Given text ::

--

So there you have it. In Archer’s moral universe, feeding the hungry is contributing to overpopulation while farmers poisoning mice makes some grain consumers the “worst” contributors to suffering and unsustainability.

Archer’s vision doesn’t just “sound insensitive”, it is. (NB: Archer clarifies that he believes other countries “may have to buy (food) from somewhere else where food production doesn’t cause so much destruction of that land’s capacity”).

In his defence, part of the reason for his conclusion is his false premise.

The charge that Australian agricultural output cannot be sustained is fashionable - but that’s not the same as being true. In his article, Archer repeats the oft-heard mantra that “most of Australia’s arable land is already in use”.

Did he check? A 2009 report from the Potsdam Institute for Climate Impact Research lists various estimates of arable land in Australia. We currently crop about 23 million hectares. How much do they reckon we have?

Over 50 million hectares of good arable land, and 100-130 million hectares of reasonable stuff. This is from two independent research teams, one of whom checked productivity against multiple climate models to 2100 to see the likely impacts of climate change.

I’d suggest that sustainable until 2100 makes any suggestion of pulling up the drawbridge and looking after number one totally unconscionable. Keep in mind that regardless of research estimates, we know we have about 22 million hectares of pretty good arable land that is being used for managed pastures.

It’s easy to list Australia’s agricultural problems; there are always many issues that affect somebody somewhere. But it’s quite different to systematically quantify the problems, their production impacts, mitigation potential and make a prediction that the wheels are about to fall off.

--

(Data excerpts)
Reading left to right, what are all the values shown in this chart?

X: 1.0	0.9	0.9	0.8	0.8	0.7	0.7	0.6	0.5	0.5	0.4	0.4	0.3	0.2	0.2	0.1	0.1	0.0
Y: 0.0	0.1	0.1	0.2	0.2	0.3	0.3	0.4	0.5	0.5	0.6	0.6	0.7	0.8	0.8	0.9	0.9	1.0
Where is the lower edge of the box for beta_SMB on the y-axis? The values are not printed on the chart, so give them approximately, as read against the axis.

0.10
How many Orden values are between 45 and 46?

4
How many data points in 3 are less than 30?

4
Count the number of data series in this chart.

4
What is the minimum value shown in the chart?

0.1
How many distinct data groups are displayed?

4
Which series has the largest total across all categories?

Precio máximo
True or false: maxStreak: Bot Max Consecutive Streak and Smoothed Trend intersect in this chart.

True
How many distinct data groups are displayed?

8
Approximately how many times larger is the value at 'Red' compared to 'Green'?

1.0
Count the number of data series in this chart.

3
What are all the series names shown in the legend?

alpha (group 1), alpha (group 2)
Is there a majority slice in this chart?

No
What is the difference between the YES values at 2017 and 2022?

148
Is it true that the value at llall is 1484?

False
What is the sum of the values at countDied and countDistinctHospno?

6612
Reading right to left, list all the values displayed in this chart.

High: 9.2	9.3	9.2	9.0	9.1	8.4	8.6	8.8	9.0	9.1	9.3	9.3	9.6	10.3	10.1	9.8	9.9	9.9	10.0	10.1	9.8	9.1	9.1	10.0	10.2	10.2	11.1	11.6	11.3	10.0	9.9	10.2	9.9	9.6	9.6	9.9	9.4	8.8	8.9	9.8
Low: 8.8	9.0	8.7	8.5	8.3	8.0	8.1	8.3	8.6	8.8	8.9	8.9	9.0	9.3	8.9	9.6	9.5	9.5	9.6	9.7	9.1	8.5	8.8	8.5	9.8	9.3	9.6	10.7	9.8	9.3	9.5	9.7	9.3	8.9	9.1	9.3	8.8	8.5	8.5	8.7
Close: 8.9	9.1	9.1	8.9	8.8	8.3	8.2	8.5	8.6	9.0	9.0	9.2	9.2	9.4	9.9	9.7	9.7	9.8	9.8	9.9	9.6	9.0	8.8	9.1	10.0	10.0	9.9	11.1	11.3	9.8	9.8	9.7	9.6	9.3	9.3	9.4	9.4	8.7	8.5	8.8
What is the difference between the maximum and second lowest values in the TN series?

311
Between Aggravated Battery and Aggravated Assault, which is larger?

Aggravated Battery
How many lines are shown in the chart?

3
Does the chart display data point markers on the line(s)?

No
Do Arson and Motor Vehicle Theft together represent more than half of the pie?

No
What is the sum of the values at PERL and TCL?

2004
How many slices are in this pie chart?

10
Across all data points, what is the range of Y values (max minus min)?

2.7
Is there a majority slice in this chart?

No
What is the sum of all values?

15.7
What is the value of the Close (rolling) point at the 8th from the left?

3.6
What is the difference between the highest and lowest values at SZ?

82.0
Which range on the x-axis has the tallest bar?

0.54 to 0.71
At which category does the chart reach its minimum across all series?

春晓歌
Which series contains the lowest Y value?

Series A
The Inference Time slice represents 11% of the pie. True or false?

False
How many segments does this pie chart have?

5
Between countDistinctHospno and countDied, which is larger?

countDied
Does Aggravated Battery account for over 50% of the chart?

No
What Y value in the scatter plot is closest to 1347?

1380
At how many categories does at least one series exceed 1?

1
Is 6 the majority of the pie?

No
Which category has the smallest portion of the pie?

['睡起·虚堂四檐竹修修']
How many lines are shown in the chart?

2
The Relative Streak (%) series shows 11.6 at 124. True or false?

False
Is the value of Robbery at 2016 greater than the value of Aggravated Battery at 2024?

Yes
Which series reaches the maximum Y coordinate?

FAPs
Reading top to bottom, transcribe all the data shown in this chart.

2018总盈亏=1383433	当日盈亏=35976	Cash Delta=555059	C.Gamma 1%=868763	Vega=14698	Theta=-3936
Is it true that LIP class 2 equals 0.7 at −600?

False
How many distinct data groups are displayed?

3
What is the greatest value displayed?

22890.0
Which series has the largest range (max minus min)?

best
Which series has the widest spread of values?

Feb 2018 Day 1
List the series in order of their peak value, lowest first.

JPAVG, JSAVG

--

Questions to answer ::
[1] Answer these questions from the passage on Australian arable land:
(a) About how many hectares does Australia currently crop?
(b) Which organization produced the 2009 report on arable land estimates?
(c) How much pretty good arable land is being used for managed pastures?
[2] Can you carry the passage on Australian arable land forward from its final sentence?
These lines have nothing to do with the passage on Australian arable land.

Results for the exercise ::
[1]
(a) About 23 million hectares.
(b) The Potsdam Institute for Climate Impact Research.
(c) About 22 million hectares.

[2]
Climate change could play havoc with the best of plans, but under either 450 or even 550 ppm CO2, the Garnaut Review found no evidence of catastrophic collapse. However, Garnaut’s worst-case findings were indeed horrific and would see Australia begging for food from elsewhere (and hoping like hell that the Mike Archers of the world weren’t influencing policy in countries which were still producing food).

Similarly, when it comes to population, is Archer so limited in imagination that he can’t think of better ways to combat overpopulation than stopping sending food?

Population growth is being targetted in many countries with effective measures by dedicated workers. The global average number of children per woman during her lifetime has been falling for some time and is now down to 2.55, not far off the break-even point of 2.33.

While it is easy to find successes and failures, the steady global decline in this statistic from nearly five in the 1960s to 2.55 now is why United Nations demographers expect about 10 billion people by the year 2100 instead of the 26 billion we’d have without such measures.

A recent paper in Nature showed we could increase our planet’s food production by about 50 per cent by not using food as feed. In keeping with those findings, we should begin by phasing out all of our animal industries where food is used as feed and where land that can produce food has been diverted to feed production.

Such a policy is similar calls to prevent biofuel production from diverting food to fuel. The global implementation of a no-food-as-feed policy would let us produce enough food for 10 billion people by 2100.

This policy would also lower methane and other non-carbon dioxide climate gases and allow for significant reforestation - both of which are essential - alongside energy infrastructure reforms, to give us a fighting chance of avoiding catastrophic climate change.

These views may sound radical in redneck Australia, but they are similar what is being advocated by well acknowledged experts elsewhere.

The Zero Carbon Britain 2030 report, for example, is calling for a 90 per cent reduction in the British beef herd and 80 per cent in the dairy herd. A 2009 study showed huge savings in carbon emissions, cropland use, total land use and financial costs associated with varying levels of reductions in animal product use, ranging from no-red-meat, through no-meat down to no-animal-products.

But didn’t Archer’s article claim that feeding a vegetarian Australia would require vast amounts of extra crop land? Well yes, it did. But he was wrong.

His evidence was a link to a Meat and Livestock Australia website which said something similar but provided no evidence at all. That is, Archer supported his unproven assertion with another unproven assertion.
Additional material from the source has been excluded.